■ YOUR OBJECTIVE
In the material below, find every line with "Clips" and pull it out.

»»

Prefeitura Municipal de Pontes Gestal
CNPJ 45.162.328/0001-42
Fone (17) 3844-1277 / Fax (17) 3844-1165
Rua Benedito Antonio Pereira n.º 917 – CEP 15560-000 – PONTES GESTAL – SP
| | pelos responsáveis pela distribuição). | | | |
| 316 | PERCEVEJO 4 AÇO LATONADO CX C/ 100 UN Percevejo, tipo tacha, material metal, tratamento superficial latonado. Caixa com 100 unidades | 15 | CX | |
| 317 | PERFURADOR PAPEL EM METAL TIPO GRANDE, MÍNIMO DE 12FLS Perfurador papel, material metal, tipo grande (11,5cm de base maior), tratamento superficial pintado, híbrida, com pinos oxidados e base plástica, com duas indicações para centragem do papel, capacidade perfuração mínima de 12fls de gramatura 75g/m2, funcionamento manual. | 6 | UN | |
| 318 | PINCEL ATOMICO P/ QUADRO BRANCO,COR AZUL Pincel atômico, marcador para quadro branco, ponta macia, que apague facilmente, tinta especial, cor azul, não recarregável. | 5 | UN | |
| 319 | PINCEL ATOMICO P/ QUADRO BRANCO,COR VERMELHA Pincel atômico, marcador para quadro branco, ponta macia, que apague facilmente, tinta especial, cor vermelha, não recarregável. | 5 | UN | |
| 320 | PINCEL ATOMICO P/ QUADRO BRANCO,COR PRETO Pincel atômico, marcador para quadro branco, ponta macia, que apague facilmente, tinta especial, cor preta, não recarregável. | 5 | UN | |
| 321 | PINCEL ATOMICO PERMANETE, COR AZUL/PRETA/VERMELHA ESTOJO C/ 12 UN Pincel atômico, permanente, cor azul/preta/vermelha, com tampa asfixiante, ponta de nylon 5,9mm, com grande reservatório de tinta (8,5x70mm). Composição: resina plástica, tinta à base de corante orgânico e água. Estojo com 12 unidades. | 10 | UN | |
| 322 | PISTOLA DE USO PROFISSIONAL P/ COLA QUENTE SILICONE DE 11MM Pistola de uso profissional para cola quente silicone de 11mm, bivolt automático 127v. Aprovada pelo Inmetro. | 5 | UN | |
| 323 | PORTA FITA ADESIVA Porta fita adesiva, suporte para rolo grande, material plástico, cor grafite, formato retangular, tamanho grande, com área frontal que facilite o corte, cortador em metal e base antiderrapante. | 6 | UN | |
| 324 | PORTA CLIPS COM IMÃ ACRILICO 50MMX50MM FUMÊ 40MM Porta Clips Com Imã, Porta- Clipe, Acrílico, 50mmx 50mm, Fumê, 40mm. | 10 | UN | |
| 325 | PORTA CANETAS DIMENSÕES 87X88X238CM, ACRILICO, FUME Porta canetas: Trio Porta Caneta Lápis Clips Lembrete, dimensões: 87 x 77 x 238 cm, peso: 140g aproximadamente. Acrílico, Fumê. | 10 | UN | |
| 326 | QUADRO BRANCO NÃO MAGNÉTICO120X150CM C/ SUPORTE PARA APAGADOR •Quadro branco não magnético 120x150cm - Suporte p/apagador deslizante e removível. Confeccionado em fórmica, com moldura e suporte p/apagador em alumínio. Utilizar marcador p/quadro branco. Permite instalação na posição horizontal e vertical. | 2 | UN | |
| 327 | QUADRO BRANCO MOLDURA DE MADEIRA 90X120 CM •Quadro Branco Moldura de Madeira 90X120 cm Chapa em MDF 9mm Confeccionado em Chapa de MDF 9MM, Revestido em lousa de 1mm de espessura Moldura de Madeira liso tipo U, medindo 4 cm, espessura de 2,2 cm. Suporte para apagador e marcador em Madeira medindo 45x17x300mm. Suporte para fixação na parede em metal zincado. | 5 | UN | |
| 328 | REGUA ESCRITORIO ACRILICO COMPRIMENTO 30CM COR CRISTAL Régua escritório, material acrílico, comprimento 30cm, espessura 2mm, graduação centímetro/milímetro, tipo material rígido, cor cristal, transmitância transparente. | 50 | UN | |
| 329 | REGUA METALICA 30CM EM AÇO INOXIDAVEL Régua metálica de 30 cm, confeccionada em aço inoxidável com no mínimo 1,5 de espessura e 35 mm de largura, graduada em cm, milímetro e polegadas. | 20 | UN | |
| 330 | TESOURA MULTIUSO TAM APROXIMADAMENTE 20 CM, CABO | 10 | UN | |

««

■ WRITTEN SOLUTION
| 324 | PORTA CLIPS COM IMÃ ACRILICO 50MMX50MM FUMÊ 40MM Porta Clips Com Imã, Porta- Clipe, Acrílico, 50mmx 50mm, Fumê, 40mm. | 10 | UN | |
| 325 | PORTA CANETAS DIMENSÕES 87X88X238CM, ACRILICO, FUME Porta canetas: Trio Porta Caneta Lápis Clips Lembrete, dimensões: 87 x 77 x 238 cm, peso: 140g aproximadamente. Acrílico, Fumê. | 10 | UN | |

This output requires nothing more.